The Body Speaks in Hushed Tones - LISTEN





N is an acquaintance. I have known her for a few months and for the time I have known her, I have heard of the tough life she's been through since she was a teenager. From bearing the mantle of mother to her younger siblings to supporting a partner who was disabled in a car accident, N has seen times that some of us have only come across in books or films.

She has often said, "Stress is my middle name", and laughed as a consequence.

I have laughed to give her company, though I can say that in my deepest heart, I have not laughed at all.

Her stress has been slowly killing her. The stress of playing roles she might not be ready for. The stress of being there for everyone else, when her own body is falling apart. The stress of not being able to say "no".

It has seeped into her joints and her sacred hours of sleep.
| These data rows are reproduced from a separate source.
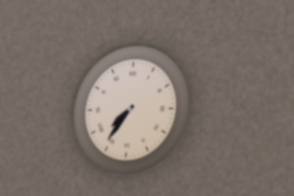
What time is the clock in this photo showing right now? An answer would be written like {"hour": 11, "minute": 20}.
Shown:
{"hour": 7, "minute": 36}
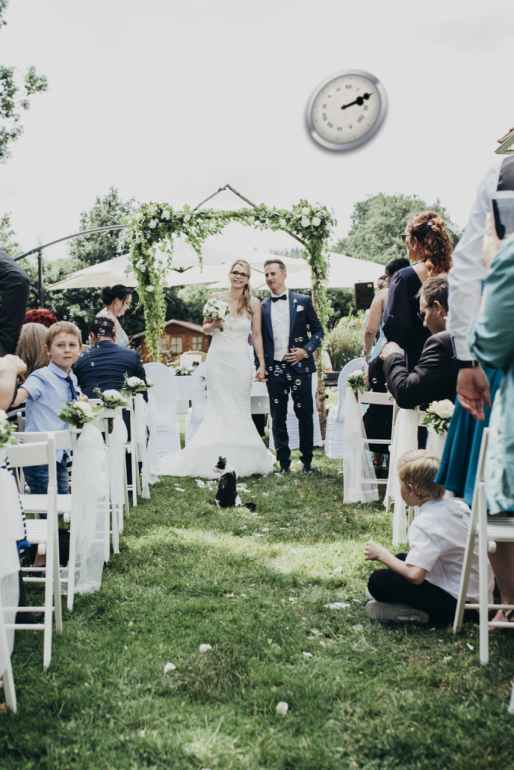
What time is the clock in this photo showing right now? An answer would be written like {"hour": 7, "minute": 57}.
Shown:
{"hour": 2, "minute": 10}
She has more nightmares now than she can count.

As someone who believes the organism is one whole and that body-mind-soul-spirit differentiations are necessary only to be able to study the parts, I look at N and wonder what her body might be telling her.

"Leave me alone!"

"Oh God! This hurts so much!"

"You're not even listening to me!"

A chill runs down my spine. In alternative traditions of bodywork, emotions are known to have an undeniable impact on physicality. Think of the energy centres ("chakras") and the way they can get blocked. If your anahata or heart chakra develops resistances, it is a high possibility you will develop heart disease.

The ancient texts wax eloquent about diet, exercise, sleep, meditation, but let's take it the way it is. You, me, N and a zillion other people, we've moved to lifestyles that don't support us anymore. Lifestyles that suck our very life blood. Lifestyles that show us illusory means of staying afloat, while we sink deeper and deeper.
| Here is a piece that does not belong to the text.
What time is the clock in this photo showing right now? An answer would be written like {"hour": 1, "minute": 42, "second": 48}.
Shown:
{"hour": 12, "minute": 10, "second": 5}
Stress is at the core of our lives today. It is at the tip of our fingers, the gentle throb in our temples, it is in our eyes straining to see the light of the evening sky (through a smog of cars and disarray of concrete structures). We are dying in the middle of living a li(f)e.

At the cost of sounding morbid, I am saying what I am saying. And fixes such as "go for a run everyday", "eat a plant-based diet", "move to the mountains" etc. don't seem long-lasting to me. Think about it. Stress, in its basic form, is a form of nervous accumulation. It seeks to not just find expression, but channeled expression.

I will now use my own example. I have battled anger most of my adult life. All those who know me well, know me as an angry person. Now there was a time when I would sense anger in my system and to deal with it, I would go out with people I liked. I would drown myself in validation, laughter, admiration from the opposite sex. Yada, yada, yada. "Ha! See! I am not such an angry person after all!"

My body was keeping score all the while though. I began to develop sleep issues, I experienced a bitterness I couldn't explain, I became a kind of rigid I would any day hate in other people.

Until I had the equanimity to sit with my stress, work with it in therapy, experientially move it around physically and find a way to speak it out for what it was worth. Yes, my anger was my stress.

And I had to look it in the eye to change it, to acknowledge that there were other emotions sitting with it while I enjoyed a casual drink somewhere.

The body is a beautiful, intelligent, vulnerable system that deserves love and respect. It has its own way of talking to us. Are we ready to listen?